The 3079th Aviation Depot Wing, Air Materiel Command, United States Air Force, headquartered at Wright-Patterson Air Force Base, Ohio, was a weapons of mass destruction unit of key strategic importance and special weapons storage wing active until 1962.

It had five Aviation Depot Groups storing and maintaining nuclear weapons, The 3080th Aviation Depot Group at Caribou AFS / Loring AFB, ME (17 Dec 1951 – 1 Jul 1962); 3081st Aviation Depot Group at Rushmore AFS / Ellsworth AFB, SD (4 Feb 1952 – 1 Jul 1962); 3082nd Aviation Depot Group at Deep Creek AFS / Fairchild AFB, WA (4 Apr 52 - 1 Jul 1962); 3083rd Aviation Depot Group at Fairfield AFS / Travis AFB, CA (4 Sep 1952 – 1 Jul 1962); and 3084th Aviation Depot Group at Stoney Brook AFS / Westover AFB, MA (17 Mar 54 - 1 Jul 1962); plus three squadrons which transported special weapons worldwide using C-124 Globemaster II aircraft.

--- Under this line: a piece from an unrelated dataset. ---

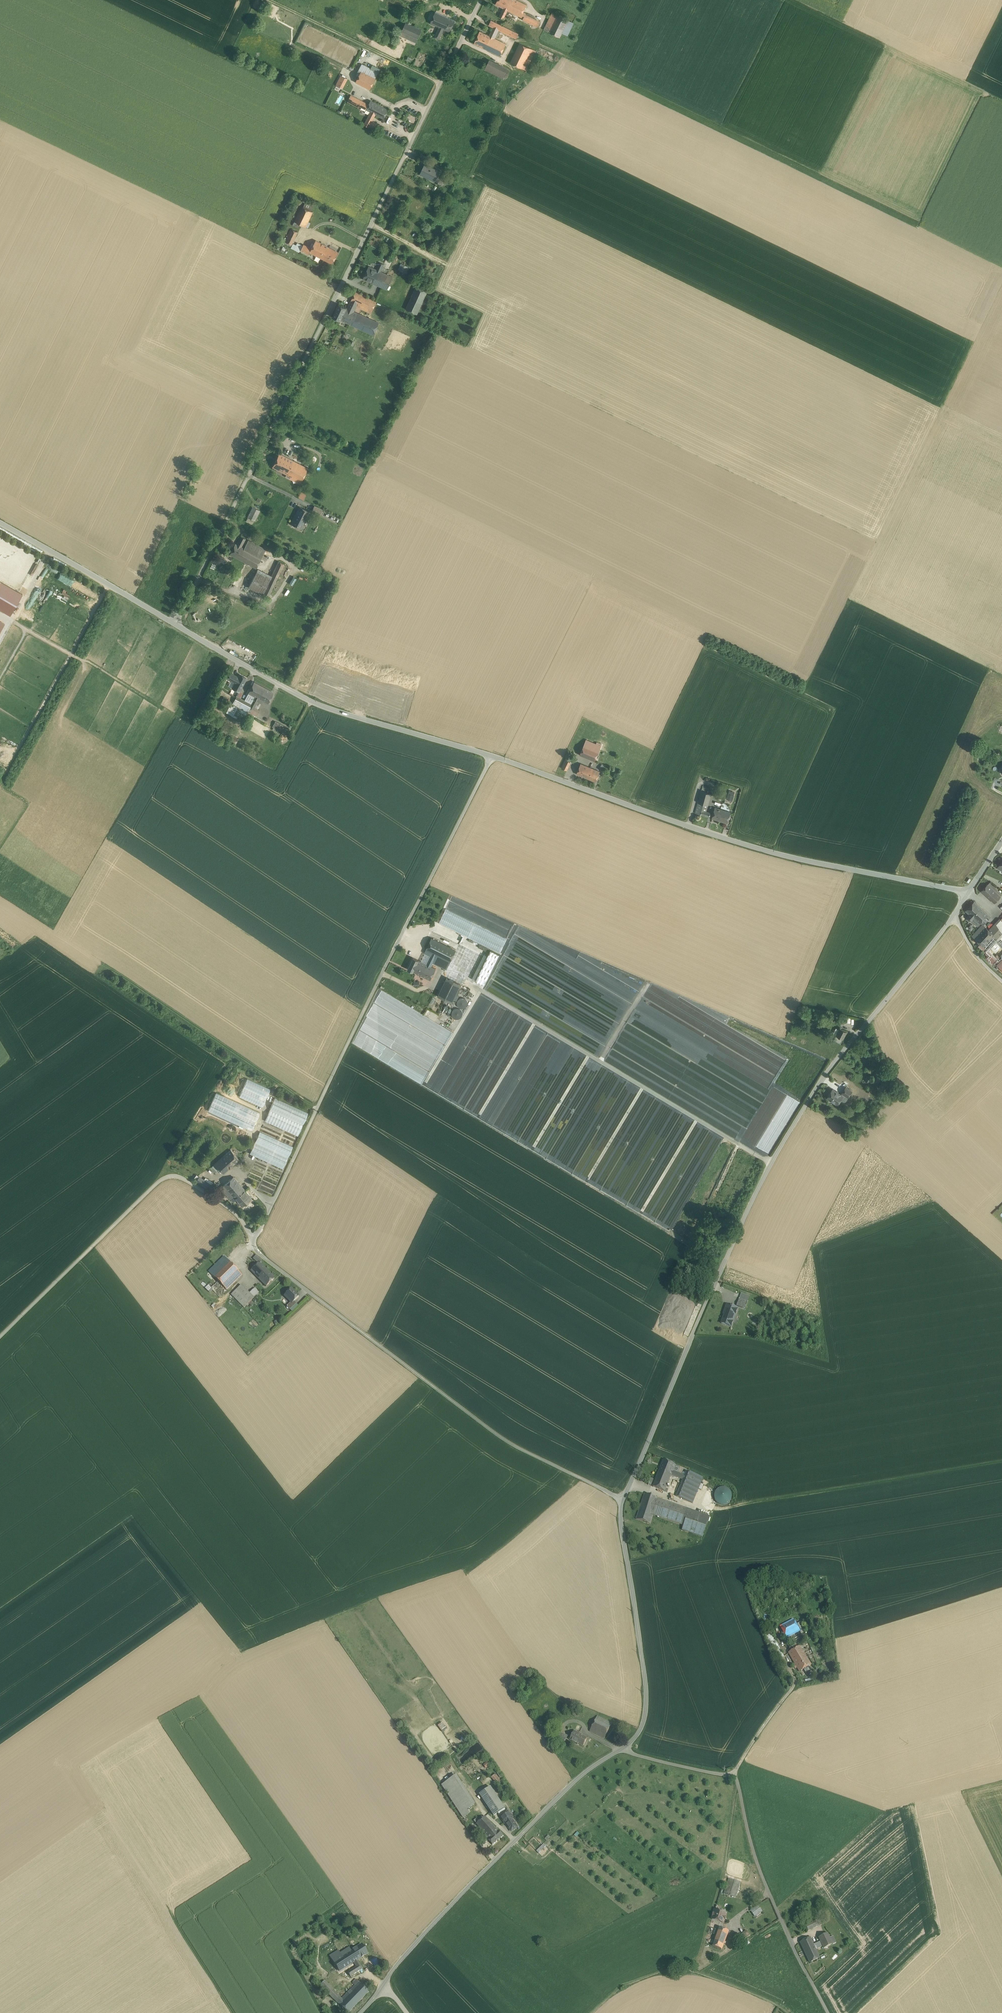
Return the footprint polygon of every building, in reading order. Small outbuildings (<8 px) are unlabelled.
[(495,4),(504,9),(508,0),(497,0),(495,4)] [(517,0),(508,0),(504,9),(508,10),(521,17),(523,12),(527,5),(517,0)] [(540,21),(526,14),(526,13),(523,12),(521,17),(523,18),(523,20),(538,27),(540,21)] [(552,12),(544,29),(549,32),(557,15),(552,12)] [(435,13),(430,23),(439,28),(444,17),(435,13)] [(568,20),(557,15),(549,32),(560,37),(562,32),(568,20)] [(444,17),(439,28),(443,30),(449,33),(454,22),(444,17)] [(493,27),(489,35),(495,38),(499,30),(516,38),(518,33),(491,20),(488,25),(493,27)] [(568,20),(562,32),(567,35),(573,23),(568,20)] [(422,30),(406,22),(402,31),(418,39),(422,30)] [(439,28),(434,38),(438,40),(443,30),(439,28)] [(418,39),(402,31),(400,35),(416,43),(418,39)] [(489,35),(480,31),(474,43),(483,48),(489,35)] [(495,38),(489,35),(483,48),(500,56),(506,44),(495,38)] [(536,51),(520,43),(510,63),(526,71),(532,58),(536,51)] [(507,68),(489,60),(485,69),(503,78),(503,77),(507,69),(507,68)] [(361,71),(376,78),(379,73),(362,64),(357,75),(359,76),(361,71)] [(359,76),(356,82),(370,89),(376,78),(361,71),(359,76)] [(348,79),(341,75),(336,85),(343,89),(348,79)] [(369,104),(351,95),(348,102),(359,107),(359,106),(366,109),(369,104)] [(389,110),(371,100),(369,104),(366,109),(371,112),(376,114),(384,119),(389,110)] [(371,112),(364,124),(369,127),(370,126),(376,129),(378,124),(372,121),(376,114),(371,112)] [(433,167),(425,164),(420,174),(435,181),(438,174),(431,170),(433,167)] [(313,207),(305,203),(303,207),(311,211),(313,207)] [(301,207),(295,221),(300,224),(306,227),(308,222),(313,212),(311,211),(303,207),(301,207)] [(291,229),(285,241),(285,242),(292,244),(292,245),(298,232),(291,229)] [(338,252),(316,240),(312,249),(310,252),(332,264),(338,252)] [(296,245),(294,250),(299,252),(302,246),(297,243),(296,245)] [(312,249),(304,245),(301,250),(309,255),(310,252),(312,249)] [(409,267),(401,263),(398,269),(406,273),(409,267)] [(377,269),(370,266),(364,278),(375,283),(381,271),(377,269)] [(387,274),(381,271),(375,283),(381,286),(384,278),(387,274)] [(391,282),(384,278),(381,286),(387,289),(391,282)] [(417,286),(405,309),(417,314),(428,292),(417,286)] [(376,302),(355,291),(351,300),(356,302),(363,306),(361,309),(371,313),(376,302)] [(351,300),(347,308),(352,310),(354,305),(356,302),(351,300)] [(347,308),(339,304),(333,316),(341,320),(347,308)] [(347,308),(341,320),(346,322),(352,310),(347,308)] [(379,323),(352,310),(346,322),(373,335),(379,323)] [(293,461),(279,453),(272,467),(286,474),(293,461)] [(308,468),(293,461),(286,474),(285,476),(300,484),(308,468)] [(320,515),(322,509),(315,505),(312,511),(320,515)] [(299,506),(291,523),(301,529),(310,512),(299,506)] [(260,510),(253,507),(248,517),(254,521),(260,510)] [(241,536),(236,544),(241,547),(246,539),(241,536)] [(266,549),(248,540),(244,548),(258,555),(262,557),(264,553),(266,549)] [(236,544),(235,543),(230,554),(252,566),(258,555),(244,548),(241,547),(236,544)] [(262,557),(258,555),(252,566),(258,569),(265,572),(273,558),(264,553),(262,557)] [(271,576),(266,573),(257,591),(268,596),(284,564),(278,561),(271,576)] [(265,572),(258,569),(249,587),(257,591),(266,573),(265,572)] [(33,601),(44,577),(38,575),(27,599),(33,601)] [(236,676),(230,673),(227,678),(233,682),(236,676)] [(238,677),(236,676),(233,682),(235,683),(232,688),(239,691),(246,678),(247,678),(246,678),(240,674),(239,674),(238,677)] [(273,692),(254,682),(248,693),(259,698),(256,703),(257,704),(258,702),(261,703),(263,700),(267,703),(273,692)] [(259,698),(248,693),(244,700),(236,696),(235,697),(236,698),(233,704),(241,708),(240,710),(245,713),(246,711),(247,711),(250,707),(253,709),(254,707),(256,703),(259,698)] [(231,703),(226,712),(236,717),(240,710),(241,708),(233,704),(231,703)] [(256,716),(258,712),(253,710),(254,707),(253,709),(250,707),(247,711),(256,716)] [(289,728),(275,721),(272,726),(281,731),(286,734),(289,729),(289,728)] [(235,737),(230,734),(227,739),(232,742),(235,737)] [(596,744),(586,740),(580,755),(595,761),(601,746),(596,744)] [(567,756),(561,768),(567,771),(573,759),(567,756)] [(600,771),(581,764),(576,774),(596,782),(600,771)] [(711,793),(701,791),(698,802),(708,805),(711,793)] [(708,805),(698,802),(695,812),(701,814),(702,810),(706,811),(708,805)] [(730,812),(715,807),(712,818),(727,822),(730,812)] [(987,885),(1000,896),(1001,894),(989,882),(987,885)] [(1000,896),(987,885),(982,891),(994,902),(1000,896)] [(990,916),(974,901),(966,911),(970,914),(967,917),(967,918),(969,920),(971,920),(974,918),(979,923),(981,922),(983,924),(990,916)] [(508,938),(446,908),(443,915),(504,945),(508,938)] [(504,945),(443,915),(439,923),(501,953),(504,945)] [(982,924),(972,935),(981,943),(978,946),(985,953),(996,964),(1000,960),(988,950),(991,947),(996,942),(1001,947),(1001,932),(995,923),(989,930),(982,924)] [(499,954),(438,924),(435,930),(496,960),(499,954)] [(456,950),(432,938),(426,949),(427,949),(432,952),(437,954),(450,961),(456,950)] [(996,942),(991,947),(996,952),(1000,947),(996,942)] [(470,951),(464,966),(474,969),(477,961),(480,962),(482,956),(477,954),(477,953),(470,951)] [(430,955),(426,964),(420,975),(421,976),(422,975),(430,979),(433,973),(439,976),(441,971),(431,966),(433,963),(437,954),(432,952),(430,955)] [(430,955),(425,953),(421,961),(426,964),(430,955)] [(450,961),(437,954),(433,963),(446,969),(450,961)] [(421,961),(413,957),(408,969),(420,975),(426,964),(421,961)] [(460,984),(447,977),(438,996),(452,1002),(460,984)] [(463,997),(458,1005),(463,1009),(468,1001),(463,997)] [(453,1019),(461,1017),(459,1008),(452,1009),(453,1019)] [(847,1032),(840,1028),(836,1035),(843,1039),(847,1032)] [(841,1043),(843,1039),(836,1035),(834,1040),(841,1043)] [(246,1078),(239,1096),(264,1106),(271,1088),(246,1078)] [(883,1082),(878,1088),(883,1092),(888,1086),(883,1082)] [(852,1091),(846,1087),(842,1093),(848,1097),(852,1091)] [(843,1096),(833,1089),(827,1098),(837,1104),(843,1096)] [(308,1113),(275,1098),(270,1109),(303,1124),(308,1113)] [(241,1105),(233,1101),(227,1115),(235,1118),(241,1105)] [(261,1113),(243,1105),(239,1113),(257,1121),(261,1113)] [(303,1124),(270,1109),(265,1120),(298,1135),(303,1124)] [(256,1122),(239,1114),(235,1122),(253,1130),(256,1122)] [(293,1147),(260,1131),(250,1153),(283,1168),(293,1147)] [(231,1150),(215,1164),(219,1168),(224,1173),(239,1159),(231,1150)] [(212,1184),(199,1176),(197,1180),(196,1181),(208,1190),(212,1184)] [(234,1177),(220,1188),(223,1191),(230,1199),(231,1199),(243,1188),(234,1177)] [(243,1188),(231,1199),(234,1202),(236,1200),(241,1206),(252,1198),(243,1188)] [(230,1199),(223,1191),(220,1193),(227,1202),(230,1199)] [(263,1261),(256,1255),(253,1259),(258,1264),(259,1263),(260,1264),(263,1261)] [(242,1275),(224,1256),(209,1272),(227,1291),(242,1275)] [(258,1264),(251,1271),(260,1280),(266,1286),(274,1279),(260,1264),(259,1263),(258,1264)] [(241,1285),(231,1295),(244,1308),(254,1298),(249,1293),(241,1285)] [(259,1293),(254,1288),(249,1293),(254,1298),(259,1293)] [(291,1289),(285,1296),(291,1302),(292,1303),(294,1301),(299,1296),(291,1289)] [(750,1297),(741,1294),(739,1298),(749,1302),(750,1297)] [(749,1302),(739,1298),(737,1306),(746,1309),(749,1302)] [(292,1303),(291,1302),(286,1307),(290,1310),(296,1304),(294,1301),(292,1303)] [(298,1306),(296,1304),(290,1310),(291,1312),(298,1306)] [(737,1310),(732,1308),(732,1306),(731,1306),(727,1305),(725,1312),(721,1324),(731,1327),(733,1322),(731,1321),(733,1314),(735,1315),(737,1310)] [(676,1465),(664,1460),(659,1471),(671,1476),(672,1475),(673,1471),(676,1465)] [(671,1476),(659,1471),(653,1487),(667,1492),(668,1489),(666,1488),(671,1476)] [(689,1479),(692,1474),(686,1472),(685,1475),(676,1472),(673,1471),(672,1475),(683,1480),(676,1496),(683,1499),(691,1480),(689,1479)] [(692,1474),(689,1479),(691,1480),(683,1499),(693,1503),(702,1478),(692,1474)] [(714,1490),(719,1505),(733,1501),(728,1485),(714,1490)] [(650,1495),(645,1494),(636,1519),(650,1524),(653,1515),(658,1499),(659,1498),(650,1495)] [(709,1516),(658,1499),(653,1515),(684,1525),(683,1530),(702,1537),(709,1516)] [(799,1631),(791,1636),(793,1641),(801,1637),(801,1635),(802,1635),(801,1634),(806,1631),(801,1622),(800,1623),(797,1618),(793,1620),(799,1631)] [(799,1631),(793,1620),(781,1627),(787,1638),(791,1636),(799,1631)] [(781,1653),(770,1634),(766,1637),(776,1656),(781,1653)] [(804,1669),(807,1667),(811,1665),(807,1659),(799,1646),(789,1653),(800,1671),(804,1669)] [(612,1723),(597,1716),(596,1719),(610,1726),(612,1723)] [(610,1726),(596,1719),(590,1731),(604,1738),(610,1726)] [(564,1734),(558,1731),(555,1737),(561,1740),(564,1734)] [(579,1733),(574,1731),(570,1740),(583,1747),(587,1738),(582,1735),(580,1734),(581,1732),(580,1732),(579,1733)] [(443,1785),(461,1813),(465,1810),(465,1811),(475,1804),(456,1776),(443,1785)] [(498,1813),(499,1815),(506,1811),(490,1787),(480,1795),(494,1816),(498,1813)] [(506,1811),(499,1815),(505,1824),(506,1823),(512,1819),(513,1819),(507,1810),(506,1811)] [(485,1817),(480,1821),(477,1824),(486,1834),(494,1827),(485,1817)] [(512,1819),(506,1823),(511,1831),(517,1827),(512,1819)] [(498,1832),(494,1827),(486,1834),(490,1839),(488,1840),(489,1840),(493,1845),(503,1836),(499,1831),(498,1832)] [(481,1838),(482,1839),(486,1843),(489,1840),(488,1840),(490,1839),(486,1834),(481,1838)] [(486,1843),(482,1839),(478,1843),(482,1847),(486,1843)] [(547,1846),(544,1843),(537,1851),(540,1854),(547,1846)] [(741,1882),(729,1879),(724,1894),(732,1897),(736,1898),(735,1898),(740,1882),(741,1882)] [(753,1910),(757,1915),(762,1912),(758,1906),(753,1910)] [(726,1914),(715,1910),(712,1919),(723,1923),(726,1914)] [(815,1921),(806,1925),(808,1930),(818,1926),(815,1921)] [(747,1931),(739,1936),(719,1927),(712,1946),(722,1950),(727,1938),(739,1943),(750,1935),(747,1931)] [(830,1938),(828,1933),(819,1937),(821,1941),(813,1945),(816,1949),(823,1946),(824,1949),(833,1944),(830,1938)] [(810,1938),(800,1942),(810,1963),(820,1958),(816,1949),(813,1945),(810,1938)] [(352,1951),(351,1951),(357,1960),(369,1952),(363,1944),(352,1951)] [(347,1954),(342,1957),(340,1954),(339,1952),(331,1957),(340,1971),(353,1962),(357,1960),(351,1951),(347,1954)] [(363,1968),(357,1960),(353,1962),(356,1966),(351,1970),(348,1972),(350,1976),(363,1968)] [(342,1999),(316,1972),(312,1976),(338,2003),(342,1999)] [(338,2003),(348,2012),(369,1992),(359,1982),(355,1985),(342,1999),(338,2003)]
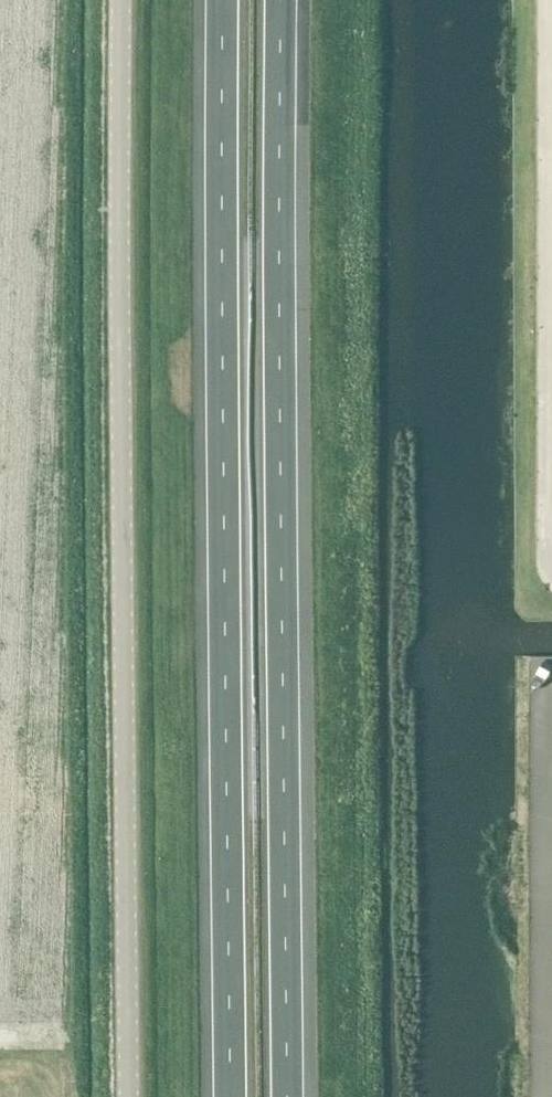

These were the 7th Logistic Support Squadron at Robins Air Force Base, Warner Robins, Georgia, the 28th Logistic Support Squadron based in Hill Air Force Base, Ogden, Utah, and the 19th Logistic Support Squadron based at Kelly Air Force Base, San Antonio, Texas.

The 3079th ADW was inactivated effective 1 July 1962.